Once you have your visa, you can exit the airport where we are waiting! 

file3-7Everyone’s luggage arrived and we hopped in a couple of vehicles and transported them over to West Africa Advanced School of Theology, where they are staying for the duration of the trip. Lunch was waiting, and after a bit of a challenge with a broken lock, we got everyone into their rooms. 

Then, in order to avoid jet-lag, we kept them up through the afternoon, going through an orientation meeting covering topics such as how to stay healthy and safe, how to be respectful in this culture, and the schedule. 

Dinner and bed was next on the agenda.

There was evening and there was morning on the first day. 


Good morning! We were off to an early start today! Temple du Calvaire is one of the first churches planted in Lomé, Togo, and is the mother church for a large number of the 150 + churches in the Lomé area. They have three services, but the first one, at 7 AM, is an English/ French service. We want our team to see the church service, and we them to understand, so we chose this one. 

It was an interesting experience for the team members, and the church was so excited to welcome them. Phil was invited up on the platform to introduce them, and they ended up on the church’s Facebook page! Observations were that it was more westernized than they expected. (It is- but still with a Togolese flavor.) They enjoyed the drums, the two choirs, and participated in the two different offerings that require everyone to come forward in a parade-style to give. Afterwards, we were invited to the administrator’s office for a guests welcome, served coffee, pop, and pastries. 

Temple de Calvaire

After church, we dropped them back at their lodging for a couple hours before lunch. When we returned at 12:30 to retrieve everyone for lunch, everyone had fallen asleep. Jet lag is a killer! 

We had lunch at Les Nuit d’Orient, a Lebanese restaurant, where even the pickiest eaters found something they liked. 


Then we came back to our house. We spent the afternoon practicing puppetry skills, object lessons, and illustrations, so that each team member can be a part of the presentation of the Gospel on Tuesday evening and beyond. 

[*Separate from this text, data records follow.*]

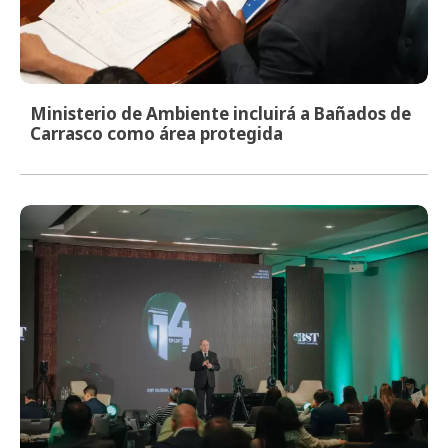
Ministerio de Ambiente incluirá a Bañados de
Carrasco como área protegida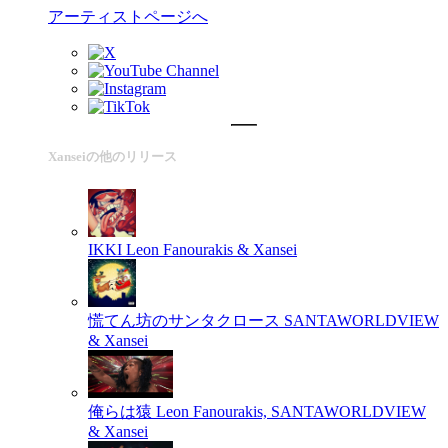
アーティストページへ
Xanseiの他のリリース
IKKI
Leon Fanourakis & Xansei
慌てん坊のサンタクロース
SANTAWORLDVIEW
& Xansei
俺らは猿
Leon Fanourakis, SANTAWORLDVIEW
& Xansei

Dinner was pizza back at WAAST, prepared by our cook. Luke Tarr joined us for dinner and afterwards did a brief training on the use of water filters. Luke works with an NGO that does clean water charities in Togo. Later next week, we will be participating in an event to distribute water filters in one of the villages in which we are working, and help with getting people set up and trained how to use them. 

I think jet lag is about to catch up to everyone! Dinner is over, we are done for the day, but we start early tomorrow. 

Stay tuned tomorrow for pictures of Sunday school shelter #1! 

And there was evening and there was morning of the second day.